Could you carry on the transportation management column from its final sentence?

== Text excerpt ==

First Thoughts
  By Dan Gilmore - Editor-in-Chief  
     
   
  May 14, 2009  
     
  Supply Chain News: Transportation Management Comes of Age  
 

Is there anything more striking in the supply chain, really, than the incredible advances we have seen in the skill, sophistication, technology and importance of transportation management?

Yes, a few pioneers and leaders have operated this way for decades. 3M is generally credited with creating the first “load control center” (as our weekly trivia fans will know) in the mid-1980s. PPG Industries and a few others weren’t far behind.

But overall, most companies treated transportation management as something of a back water. “Here’s the stuff – get it here on time.” A cost center mentality only. The “traffic department.” Offices in some obscure parts of the building, and a lot of ash trays and “good old boy” relationships. I worked at a major manufacturer for a few years that operated just like that in the early 1990s.

Gilmore Says:

We will see a steady stream of companies pursue a “transportation transformation” over the next few years."


Click Here to See
Reader Feedback

I am being extreme for an effect, but think I am mostly on the right track.

A few things started happening in the last part of the 1990s. Companies started to get supply chain religion, and realized that the darn glue connecting about every part of the supply chain was transportation.

That became especially critical as we “leaned out” the supply chain, went to just-in-time, were pummeled with customer demands, and realized just how much we were spending on transportation.

True story: about 6 years ago, we were having a social type event in our backyard for our kids, their friends and their parents, and I entered into a casual conversation with one dad who worked for a $400 million steel tube division of an even larger metals company. We found we had “logistics” in common. He said the previous year they had spent nearly $50 million of that $400 million on freight. Someone had decided to take a look. They had cut out $5 million just by paying a bit of attention. He was confident many more millions in savings were achievable. I never did hear “the rest of the story,” but I have no doubt he was correct.

Then came rising costs, the capacity crunch of 2005/06, driver shortages, globalization, rising fuel prices, you name it. The “perfect storm,” as we called it too often.

But we are past that now. Not only past it in the sense that right now we have a freight depression, and supply well exceeds demand and rates are in the toilet, but in that we understand we will always have challenges of some kind, and that transportation management simply has to exist at new levels of integration, flexibility, collaboration, and business savvy.

===
== Excerpted data ==

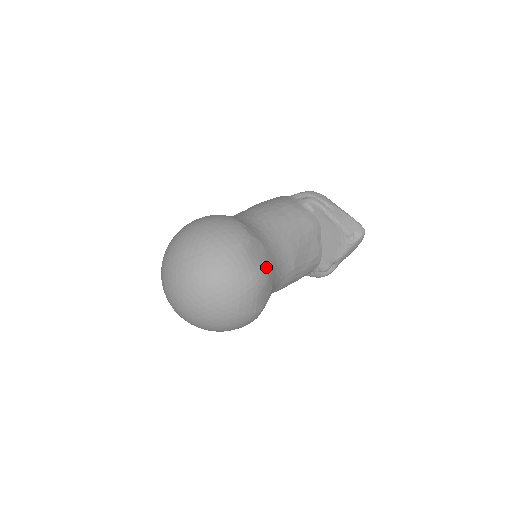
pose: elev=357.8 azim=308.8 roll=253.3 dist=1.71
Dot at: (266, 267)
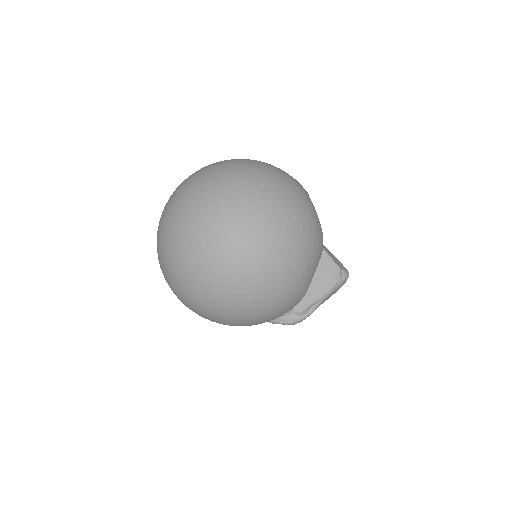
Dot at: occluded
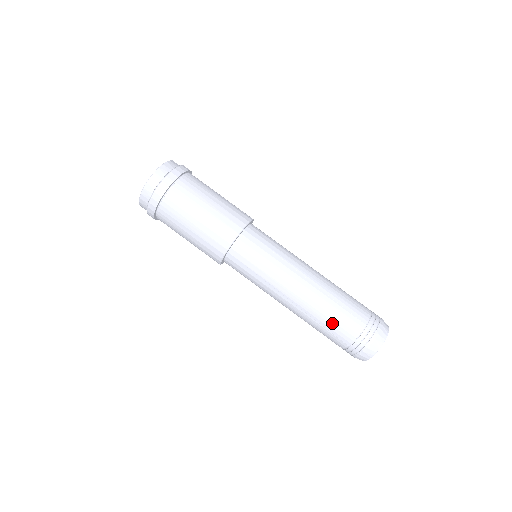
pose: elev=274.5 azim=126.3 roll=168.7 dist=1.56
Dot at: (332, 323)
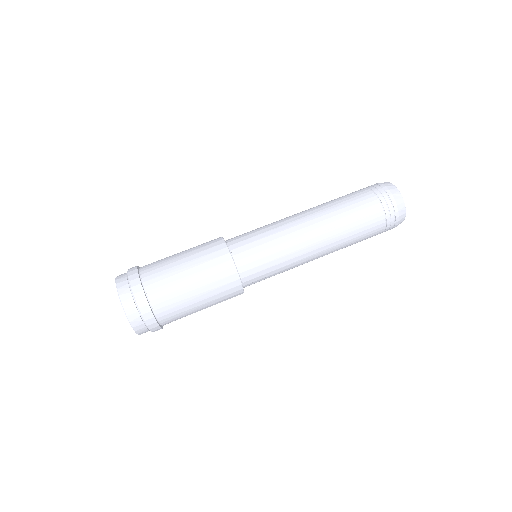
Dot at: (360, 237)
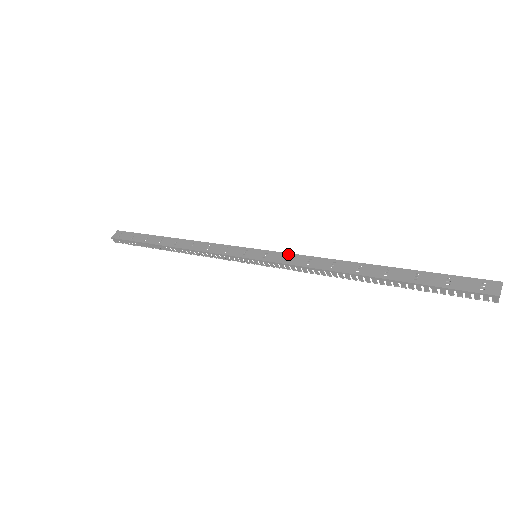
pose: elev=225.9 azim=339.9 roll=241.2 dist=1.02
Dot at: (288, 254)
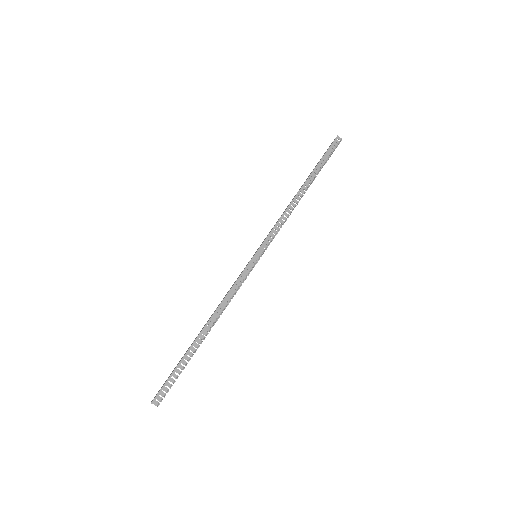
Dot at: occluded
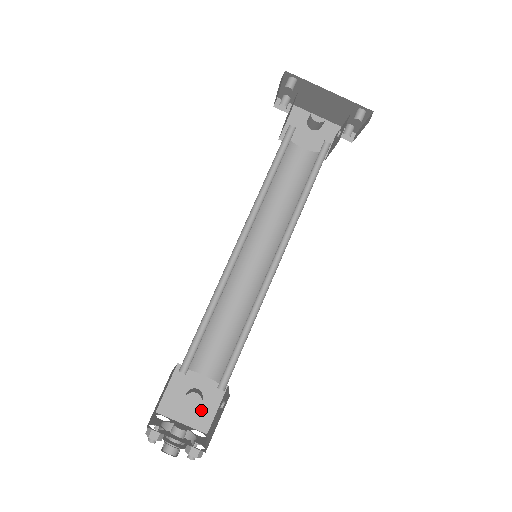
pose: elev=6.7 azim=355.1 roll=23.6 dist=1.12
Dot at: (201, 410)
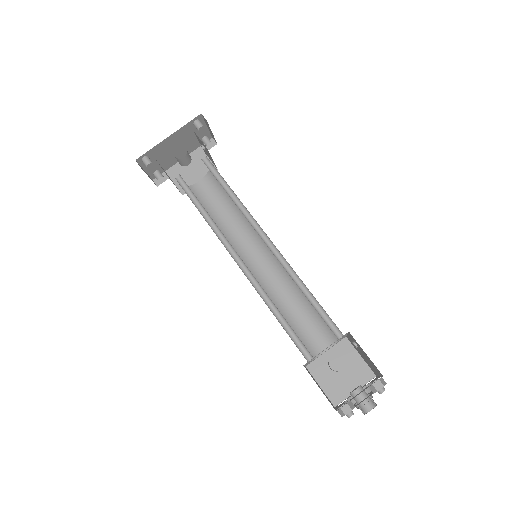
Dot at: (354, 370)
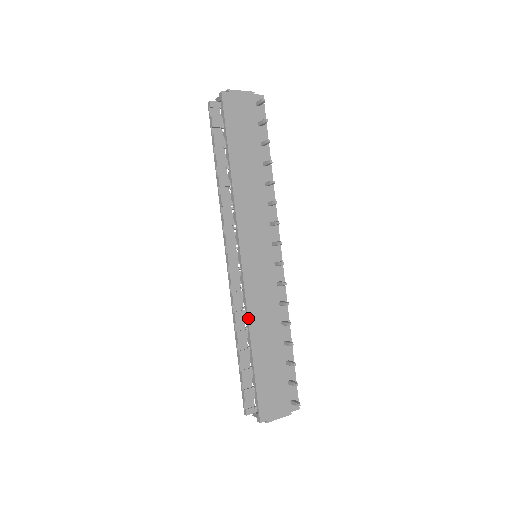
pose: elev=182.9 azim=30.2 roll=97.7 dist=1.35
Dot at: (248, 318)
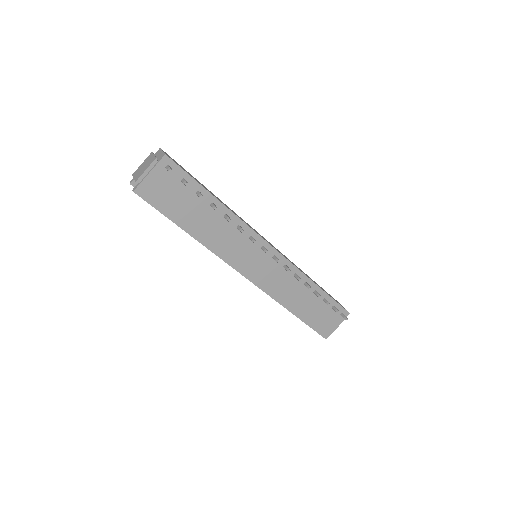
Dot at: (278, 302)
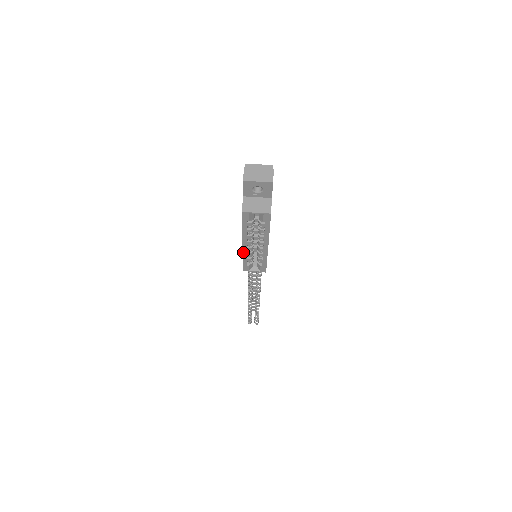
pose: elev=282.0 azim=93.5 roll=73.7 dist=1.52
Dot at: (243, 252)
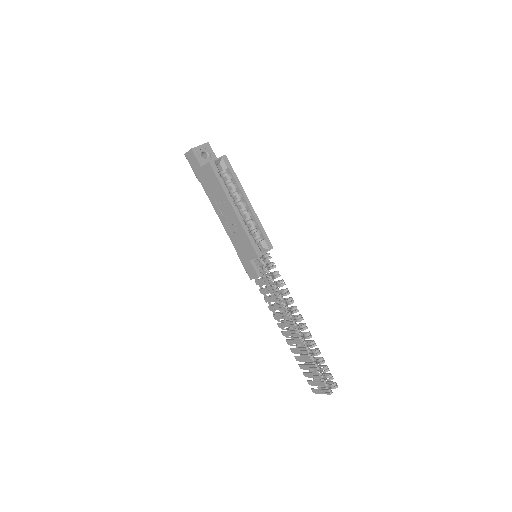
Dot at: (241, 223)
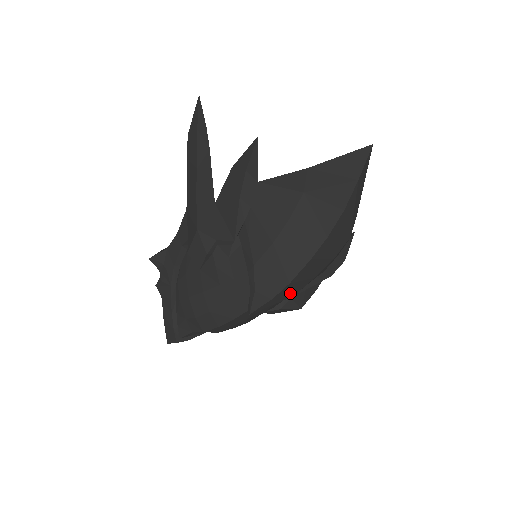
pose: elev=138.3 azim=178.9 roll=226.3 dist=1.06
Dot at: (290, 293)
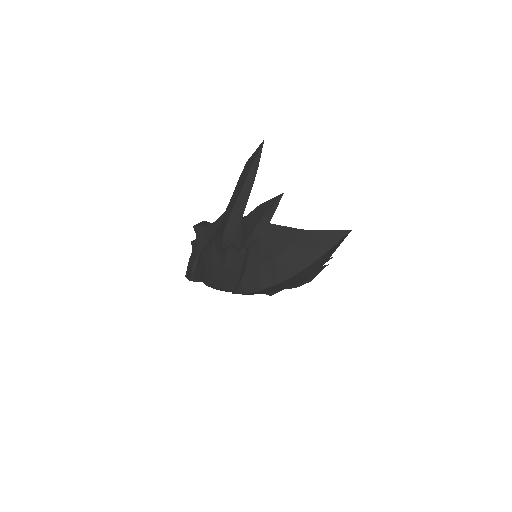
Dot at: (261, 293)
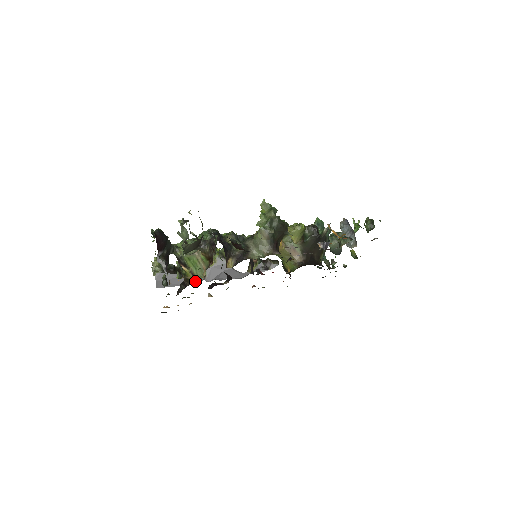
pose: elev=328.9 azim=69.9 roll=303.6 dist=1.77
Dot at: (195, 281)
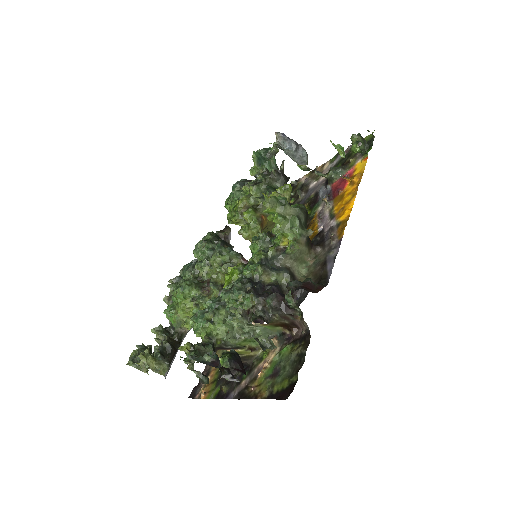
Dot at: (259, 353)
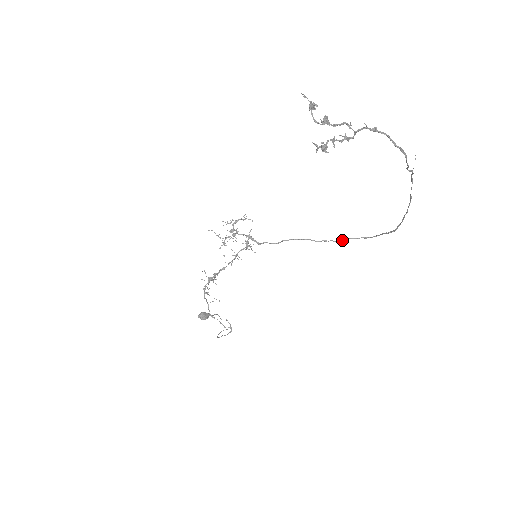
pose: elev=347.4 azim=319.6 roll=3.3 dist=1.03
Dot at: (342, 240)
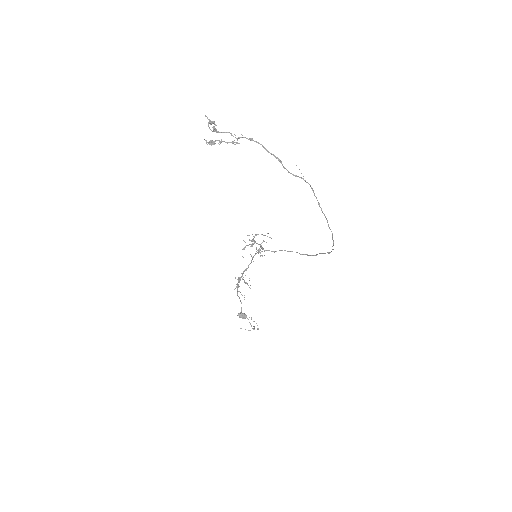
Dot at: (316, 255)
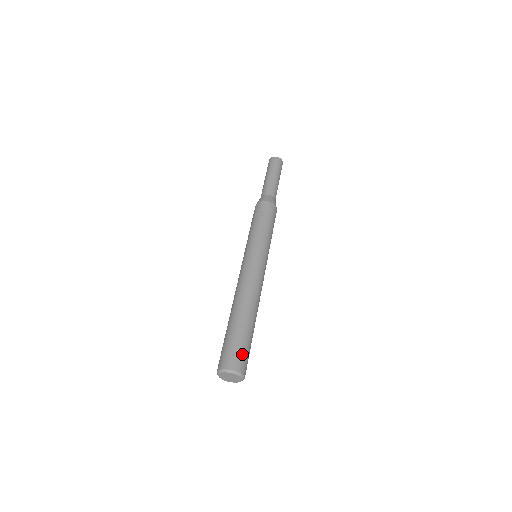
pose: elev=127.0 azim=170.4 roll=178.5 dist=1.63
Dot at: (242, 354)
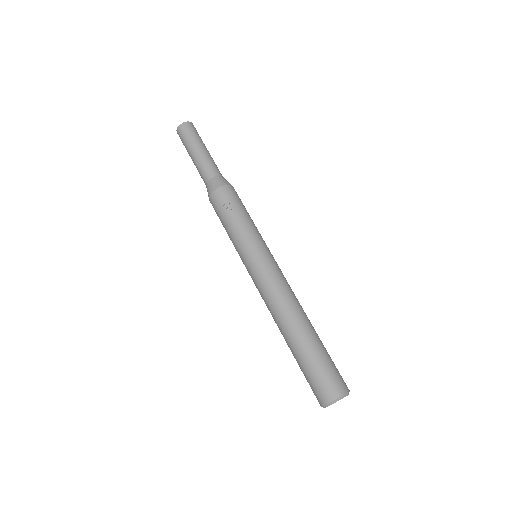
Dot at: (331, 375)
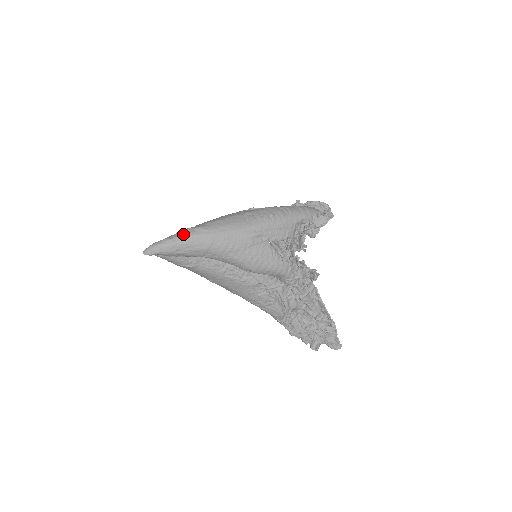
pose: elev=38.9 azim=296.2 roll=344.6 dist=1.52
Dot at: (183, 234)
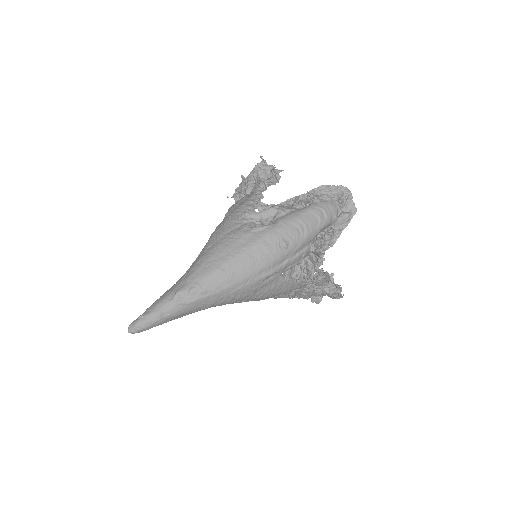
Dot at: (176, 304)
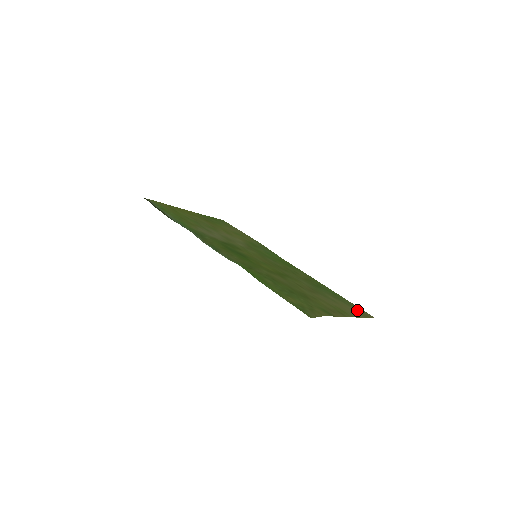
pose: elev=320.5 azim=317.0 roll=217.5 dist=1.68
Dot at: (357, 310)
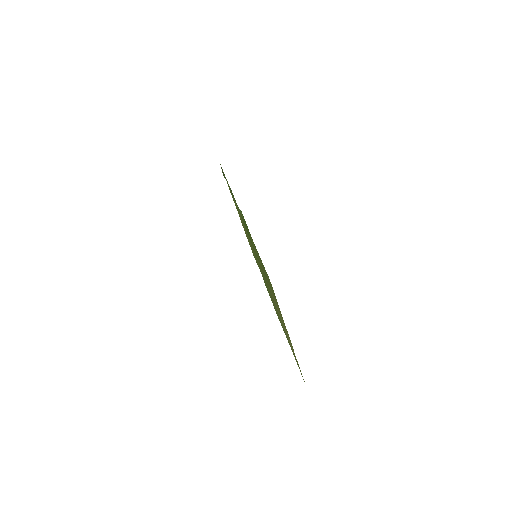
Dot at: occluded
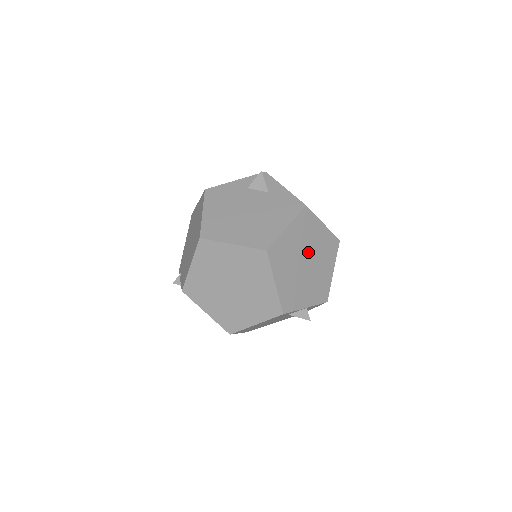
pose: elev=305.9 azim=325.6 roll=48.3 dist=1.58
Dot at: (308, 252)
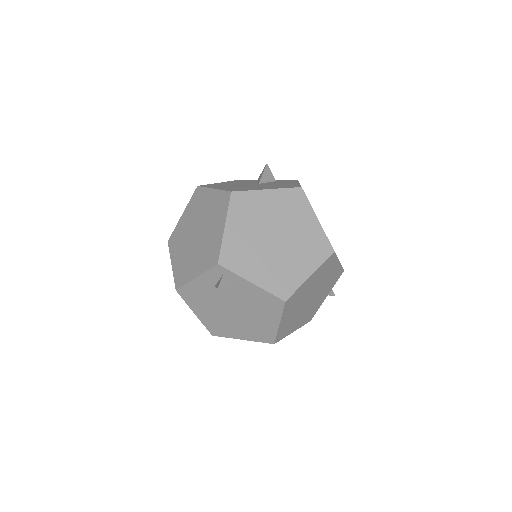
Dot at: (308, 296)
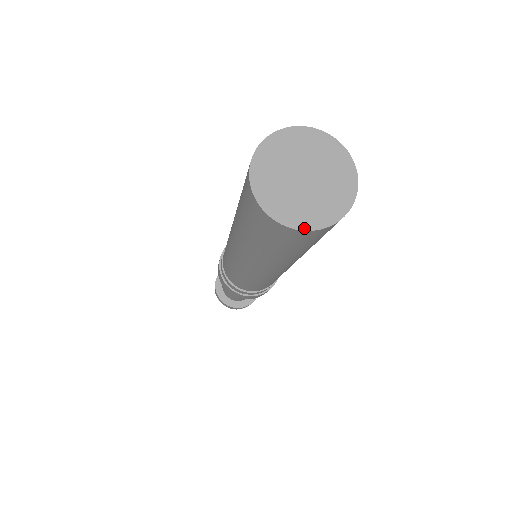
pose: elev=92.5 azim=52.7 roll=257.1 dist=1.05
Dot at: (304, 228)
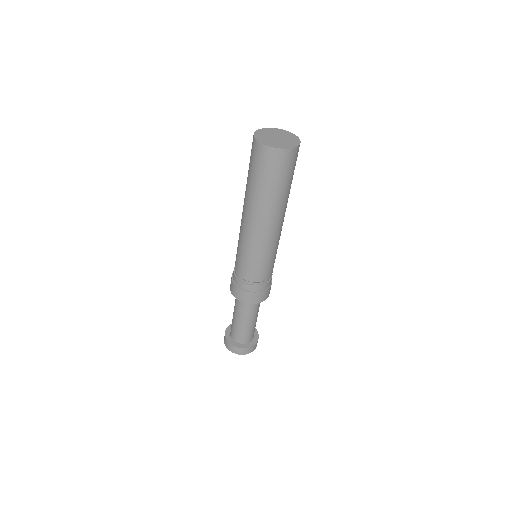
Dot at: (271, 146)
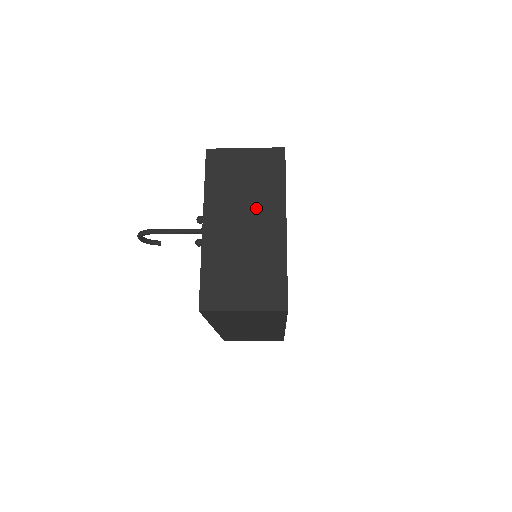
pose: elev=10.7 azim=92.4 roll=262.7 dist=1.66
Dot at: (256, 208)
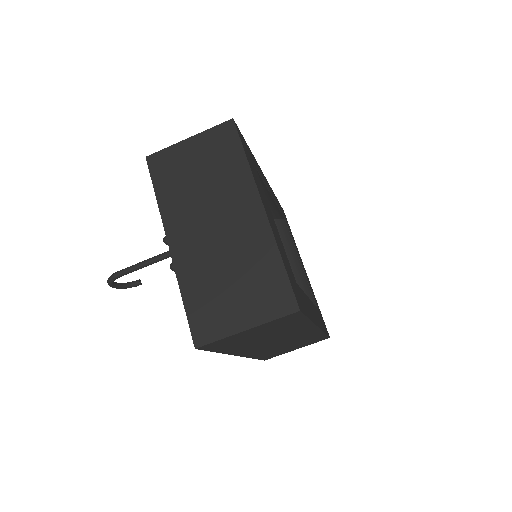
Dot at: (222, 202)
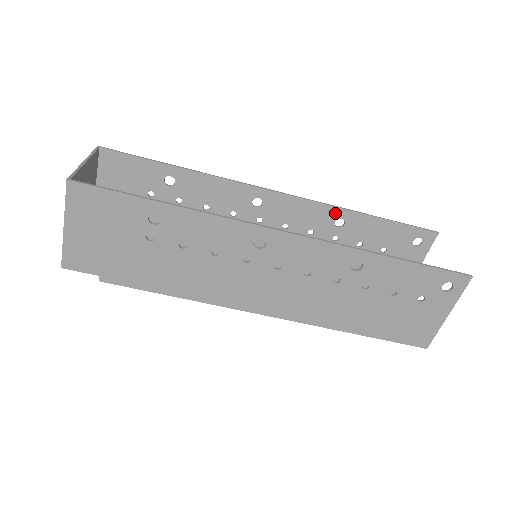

===

Answer below:
I recently spent some time with the excellent Dr. Chris Caplice of MIT, and one of his main themes right now is that the talent pool in transportation needs to dramatically increase to meet these new demands. “Technical skills” are still important, but perhaps no more important than communication and business skills, he told me. Transportation managers and executives need to become “influencers,” and help shape and drive overall supply chain strategies early in the process.

It was with that sort of underpinning that we moved forward on our latest issue of the Supply Chain Digest Letter, on Transportation Management. If you didn’t receive a copy in the mail, or would like an electronic copy regardless, you can find it and a wealth of other information on our Transportation Management Resources Page.

We note, for example, that while the “load control center” has been around for more than two decades, a huge number of companies have yet to move to this model. The world’s largest chemical company, BASF, for instance, just recently implemented a series of “command centers” (by mode) to manage transportation centrally in North America across its 15 business units.

Meanwhile, others are taking the LCC concept even further, in what we refer to as the “Load Control Center 2.0.”

That involves moving the LCC to become, as appropriate, a truly global transportation hub. It also means in some cases, as with PepsiCo (actually in two different dimensions – more soon) developing a “shared services” logistics group across business units – sometimes very heterogeneous business units.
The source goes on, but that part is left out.